What you need to do: Leaving the images aside, transcribe all the data below exactly.

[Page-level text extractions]
Content starts

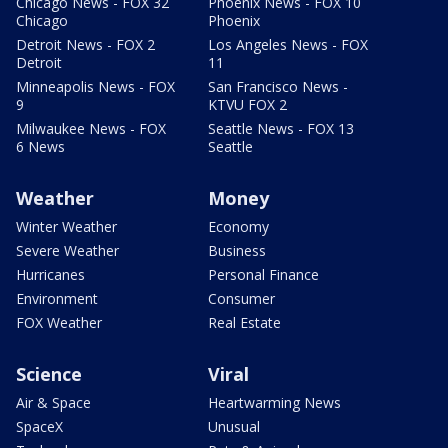
Chicago News - FOX 32
Phoenix News - FOX 10
Chicago
Phoenix
Detroit News - FOX 2
Los Angeles News - FOX
Detroit
11
Minneapolis News - FOX
San Francisco News -
9
KTVU FOX 2
Milwaukee News - FOX
Seattle News - FOX 13
6 News
Seattle
Weather
Money
Winter Weather
Economy
Severe Weather
Business
Hurricanes
Personal Finance
Environment
Consumer
FOX Weather
Real Estate
Science
Viral
Air & Space
Heartwarming News
SpaceX
Unusual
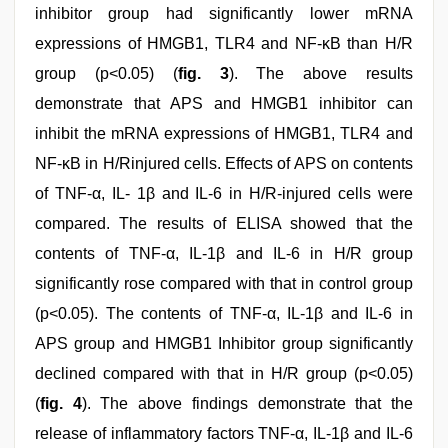
inhibitor group had significantly lower mRNA
expressions of HMGB1, TLR4 and NF-κB than H/R
group (p<0.05) (
fig. 3
). The above results
demonstrate that APS and HMGB1 inhibitor can
inhibit the mRNA expressions of HMGB1, TLR4 and
NF-κB in H/Rinjured cells. Effects of APS on contents
of TNF-α, IL- 1β and IL-6 in H/R-injured cells were
compared. The results of ELISA showed that the
contents of TNF-α, IL-1β and IL-6 in H/R group
significantly rose compared with that in control group
(p<0.05). The contents of TNF-α, IL-1β and IL-6 in
APS group and HMGB1 Inhibitor group significantly
declined compared with that in H/R group (p<0.05)
(
fig. 4
). The above findings demonstrate that the
release of inflammatory factors TNF-α, IL-1β and IL-6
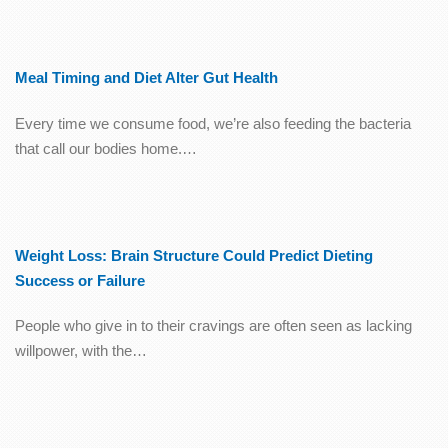
Meal Timing and Diet Alter Gut Health
Every time we consume food, we’re also feeding the bacteria
that call our bodies home.…
Weight Loss: Brain Structure Could Predict Dieting
Success or Failure
People who give in to their cravings are often seen as lacking
willpower, with the…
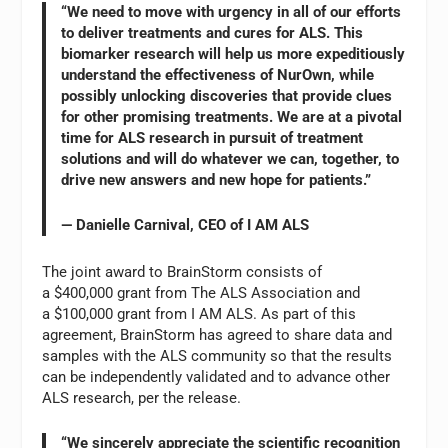
“We need to move with urgency in all of our efforts
to deliver treatments and cures for ALS. This
biomarker research will help us more expeditiously
understand the effectiveness of NurOwn, while
possibly unlocking discoveries that provide clues
for other promising treatments. We are at a pivotal
time for ALS research in pursuit of treatment
solutions and will do whatever we can, together, to
drive new answers and new hope for patients.”
— Danielle Carnival, CEO of I AM ALS
The joint award to BrainStorm consists of
a $400,000 grant from The ALS Association and
a $100,000 grant from I AM ALS. As part of this
agreement, BrainStorm has agreed to share data and
samples with the ALS community so that the results
can be independently validated and to advance other
ALS research, per the release.
“We sincerely appreciate the scientific recognition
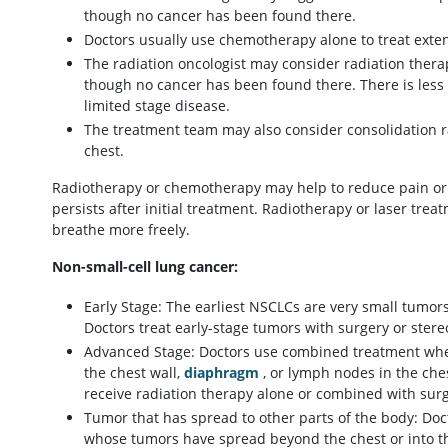
though no cancer has been found there.
Doctors usually use chemotherapy alone to treat exte
The radiation oncologist may consider radiation therap
though no cancer has been found there. There is less 
limited stage disease.
The treatment team may also consider consolidation rad
chest.
Radiotherapy or chemotherapy may help to reduce pain or 
persists after initial treatment. Radiotherapy or laser tre
breathe more freely.
Non-small-cell lung cancer:
Early Stage: The earliest NSCLCs are very small tumor
Doctors treat early-stage tumors with surgery or stere
Advanced Stage: Doctors use combined treatment when
the chest wall,
diaphragm
, or lymph nodes in the che
receive radiation therapy alone or combined with su
Tumor that has spread to other parts of the body: Do
whose tumors have spread beyond the chest or into th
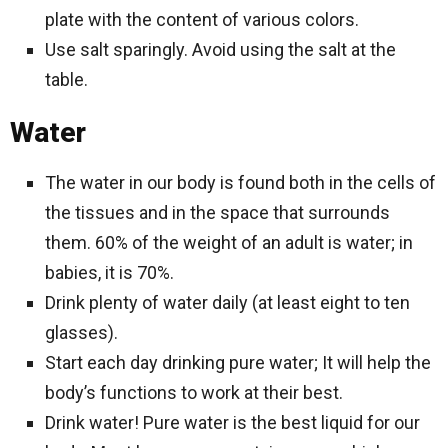
plate with the content of various colors.
Use salt sparingly. Avoid using the salt at the
table.
Water
The water in our body is found both in the cells of
the tissues and in the space that surrounds
them. 60% of the weight of an adult is water; in
babies, it is 70%.
Drink plenty of water daily (at least eight to ten
glasses).
Start each day drinking pure water; It will help the
body’s functions to work at their best.
Drink water! Pure water is the best liquid for our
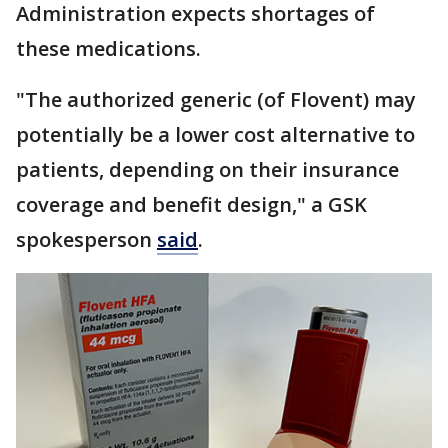
Administration expects shortages of
these medications.
"The authorized generic (of Flovent) may
potentially be a lower cost alternative to
patients, depending on their insurance
coverage and benefit design," a GSK
spokesperson
said
.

Content ends

Solution below:
Chicago News - FOX 32
Phoenix News - FOX 10
Chicago
Phoenix
Detroit News - FOX 2
Los Angeles News - FOX
Detroit
11
Minneapolis News - FOX
San Francisco News -
9
KTVU FOX 2
Milwaukee News - FOX
Seattle News - FOX 13
6 News
Seattle
Weather
Money
Winter Weather
Economy
Severe Weather
Business
Hurricanes
Personal Finance
Environment
Consumer
FOX Weather
Real Estate
Science
Viral
Air & Space
Heartwarming News
SpaceX
Unusual
inhibitor group had significantly lower mRNA
expressions of HMGB1, TLR4 and NF-κB than H/R
group (p<0.05) (
fig. 3
). The above results
demonstrate that APS and HMGB1 inhibitor can
inhibit the mRNA expressions of HMGB1, TLR4 and
NF-κB in H/Rinjured cells. Effects of APS on contents
of TNF-α, IL- 1β and IL-6 in H/R-injured cells were
compared. The results of ELISA showed that the
contents of TNF-α, IL-1β and IL-6 in H/R group
significantly rose compared with that in control group
(p<0.05). The contents of TNF-α, IL-1β and IL-6 in
APS group and HMGB1 Inhibitor group significantly
declined compared with that in H/R group (p<0.05)
(
fig. 4
). The above findings demonstrate that the
release of inflammatory factors TNF-α, IL-1β and IL-6
Meal Timing and Diet Alter Gut Health
Every time we consume food, we’re also feeding the bacteria
that call our bodies home.…
Weight Loss: Brain Structure Could Predict Dieting
Success or Failure
People who give in to their cravings are often seen as lacking
willpower, with the…
“We need to move with urgency in all of our efforts
to deliver treatments and cures for ALS. This
biomarker research will help us more expeditiously
understand the effectiveness of NurOwn, while
possibly unlocking discoveries that provide clues
for other promising treatments. We are at a pivotal
time for ALS research in pursuit of treatment
solutions and will do whatever we can, together, to
drive new answers and new hope for patients.”
— Danielle Carnival, CEO of I AM ALS
The joint award to BrainStorm consists of
a $400,000 grant from The ALS Association and
a $100,000 grant from I AM ALS. As part of this
agreement, BrainStorm has agreed to share data and
samples with the ALS community so that the results
can be independently validated and to advance other
ALS research, per the release.
“We sincerely appreciate the scientific recognition
though no cancer has been found there.
Doctors usually use chemotherapy alone to treat exte
The radiation oncologist may consider radiation therap
though no cancer has been found there. There is less 
limited stage disease.
The treatment team may also consider consolidation rad
chest.
Radiotherapy or chemotherapy may help to reduce pain or 
persists after initial treatment. Radiotherapy or laser tre
breathe more freely.
Non-small-cell lung cancer:
Early Stage: The earliest NSCLCs are very small tumor
Doctors treat early-stage tumors with surgery or stere
Advanced Stage: Doctors use combined treatment when
the chest wall,
diaphragm
, or lymph nodes in the che
receive radiation therapy alone or combined with su
Tumor that has spread to other parts of the body: Do
whose tumors have spread beyond the chest or into th
plate with the content of various colors.
Use salt sparingly. Avoid using the salt at the
table.
Water
The water in our body is found both in the cells of
the tissues and in the space that surrounds
them. 60% of the weight of an adult is water; in
babies, it is 70%.
Drink plenty of water daily (at least eight to ten
glasses).
Start each day drinking pure water; It will help the
body’s functions to work at their best.
Drink water! Pure water is the best liquid for our
Administration expects shortages of
these medications.
"The authorized generic (of Flovent) may
potentially be a lower cost alternative to
patients, depending on their insurance
coverage and benefit design," a GSK
spokesperson
said
.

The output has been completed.